SA Airlink seeks to interdict BRPs from convening creditors meeting

SA Airlink has filed a court application seeking to interdict the business rescue practitioners (BRPs) from convening a creditors meeting to vote on a business rescue plan for SAA. Photo: Masi Losi/African News Agency (ANA)

SA Airlink has filed a court application seeking to interdict the business rescue practitioners (BRPs) from convening a creditors meeting to vote on a business rescue plan for SAA. Photo: Masi Losi/African News Agency (ANA)

Published Jun 22, 2020

Share

JOHANNESBURG – SA Airlink has filed a court application seeking to interdict the business rescue practitioners (BRPs) from convening a creditors meeting to vote on a business rescue plan for South African Airways (SAA).

The privately-owned regional airline also seeks to have the cash-strapped SAA placed under provisional liquidation and contends that there is no reasonable prospect of rescuing SAA.

SA Airlink is an SAA code-share and franchise business partner, and has been observing developments at SAA since the State-owned carrier was placed in business rescue in December.

This comes as the National Union of Metalworkers of South Africa (Numsa) and the South African Airways Cabin Crew Association (Sacca) to interdict the creditor’s meeting on Thursday through the courts.

SAA rescuers have scheduled a creditors meeting for 25 June to vote on the proposed business rescue plan which projected that only 1 000 employees would be retained and no less than R2.8 billion to rehabilitate the national carrier. 

The Department of Public Enterprises (DPE) on Monday said though it had not been cited as a respondent in the SA Airlink application, it will approach the court seeking to intervene with the intention to oppose the application. 

The DPE also said that it would also oppose the application by Numsa and Sacca should they approach the courts to stop the creditors’ meeting. 

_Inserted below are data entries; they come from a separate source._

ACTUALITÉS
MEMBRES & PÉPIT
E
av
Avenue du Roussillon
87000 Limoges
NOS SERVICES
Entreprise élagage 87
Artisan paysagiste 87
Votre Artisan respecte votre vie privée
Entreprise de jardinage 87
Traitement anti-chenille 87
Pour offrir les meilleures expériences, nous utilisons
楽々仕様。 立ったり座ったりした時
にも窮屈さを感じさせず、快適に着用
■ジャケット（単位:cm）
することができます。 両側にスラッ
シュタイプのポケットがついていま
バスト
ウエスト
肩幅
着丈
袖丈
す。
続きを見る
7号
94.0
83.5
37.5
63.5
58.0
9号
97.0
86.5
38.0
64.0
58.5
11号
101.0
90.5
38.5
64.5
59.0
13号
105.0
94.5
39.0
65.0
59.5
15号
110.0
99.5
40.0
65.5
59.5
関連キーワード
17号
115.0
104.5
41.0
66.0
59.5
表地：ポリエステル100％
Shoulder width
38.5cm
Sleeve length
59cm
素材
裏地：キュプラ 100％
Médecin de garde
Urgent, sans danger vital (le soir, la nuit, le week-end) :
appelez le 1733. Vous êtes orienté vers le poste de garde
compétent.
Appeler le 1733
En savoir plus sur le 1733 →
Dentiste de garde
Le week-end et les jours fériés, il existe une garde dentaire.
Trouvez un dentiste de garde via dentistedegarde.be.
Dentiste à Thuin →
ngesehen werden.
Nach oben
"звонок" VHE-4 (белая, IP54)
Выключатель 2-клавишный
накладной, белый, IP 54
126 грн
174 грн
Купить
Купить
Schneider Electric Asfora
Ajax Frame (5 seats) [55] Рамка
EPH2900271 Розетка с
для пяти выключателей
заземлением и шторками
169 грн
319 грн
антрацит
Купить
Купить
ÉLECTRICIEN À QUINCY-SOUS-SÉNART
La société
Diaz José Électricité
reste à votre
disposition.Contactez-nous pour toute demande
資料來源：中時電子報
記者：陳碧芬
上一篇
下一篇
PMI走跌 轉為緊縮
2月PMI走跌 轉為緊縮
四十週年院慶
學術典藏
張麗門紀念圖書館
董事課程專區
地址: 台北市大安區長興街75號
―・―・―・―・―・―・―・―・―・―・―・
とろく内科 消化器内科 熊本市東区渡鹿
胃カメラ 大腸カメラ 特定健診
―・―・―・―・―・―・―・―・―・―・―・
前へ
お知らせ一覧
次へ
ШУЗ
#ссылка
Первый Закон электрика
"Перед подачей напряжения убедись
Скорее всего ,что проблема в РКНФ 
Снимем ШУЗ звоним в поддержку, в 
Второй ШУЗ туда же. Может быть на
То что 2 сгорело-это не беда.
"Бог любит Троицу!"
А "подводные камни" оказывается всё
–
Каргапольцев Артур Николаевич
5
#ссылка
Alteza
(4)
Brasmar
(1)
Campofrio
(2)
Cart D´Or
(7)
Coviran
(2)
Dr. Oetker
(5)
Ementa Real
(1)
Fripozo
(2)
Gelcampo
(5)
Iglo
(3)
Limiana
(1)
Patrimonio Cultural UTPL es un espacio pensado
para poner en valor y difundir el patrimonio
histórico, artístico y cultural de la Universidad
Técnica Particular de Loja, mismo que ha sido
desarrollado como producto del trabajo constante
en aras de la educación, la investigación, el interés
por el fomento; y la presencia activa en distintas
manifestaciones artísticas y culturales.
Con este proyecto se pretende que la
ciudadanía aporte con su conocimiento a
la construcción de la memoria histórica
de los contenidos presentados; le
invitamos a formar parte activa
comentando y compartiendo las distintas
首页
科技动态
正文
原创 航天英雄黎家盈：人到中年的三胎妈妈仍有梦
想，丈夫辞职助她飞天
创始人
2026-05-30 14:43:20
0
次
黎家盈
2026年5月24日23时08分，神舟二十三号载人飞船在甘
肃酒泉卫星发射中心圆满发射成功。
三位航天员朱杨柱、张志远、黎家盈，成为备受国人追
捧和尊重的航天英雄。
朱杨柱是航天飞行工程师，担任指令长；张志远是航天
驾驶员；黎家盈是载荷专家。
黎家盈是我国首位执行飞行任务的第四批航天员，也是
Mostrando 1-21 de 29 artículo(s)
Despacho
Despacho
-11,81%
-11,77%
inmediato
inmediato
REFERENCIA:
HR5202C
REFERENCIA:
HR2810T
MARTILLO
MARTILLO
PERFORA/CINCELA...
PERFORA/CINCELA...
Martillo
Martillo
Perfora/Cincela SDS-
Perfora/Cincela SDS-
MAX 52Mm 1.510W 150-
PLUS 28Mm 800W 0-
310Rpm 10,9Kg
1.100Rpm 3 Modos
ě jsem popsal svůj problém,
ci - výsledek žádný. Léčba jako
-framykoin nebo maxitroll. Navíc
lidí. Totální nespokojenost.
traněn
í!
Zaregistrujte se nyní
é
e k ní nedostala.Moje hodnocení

“As we approach the final week to either endorse or reject the business rescue plan by the BRPs, it is disturbing that a competitor of SAA, which is 100 percent privately owned, as well as two labour unions, who should be acting in the best interest of their members, are seeking to destroy SAA by forcing a liquidation through the courts,” the DPE said in a statement. 

“Government, as the sole shareholder of SAA, supports the business rescue plan where it results in a viable, sustainable, competitive airline that provides integrated domestic, regional and international flight services.”

The DPE reiterated that the government had availed R5.5bn to the BRPs to augment the revenue of SAA as the primary function of a business rescue process is to develop a rescue plan in a manner which maximises the likelihood for it to continue to exist on a solvent basis.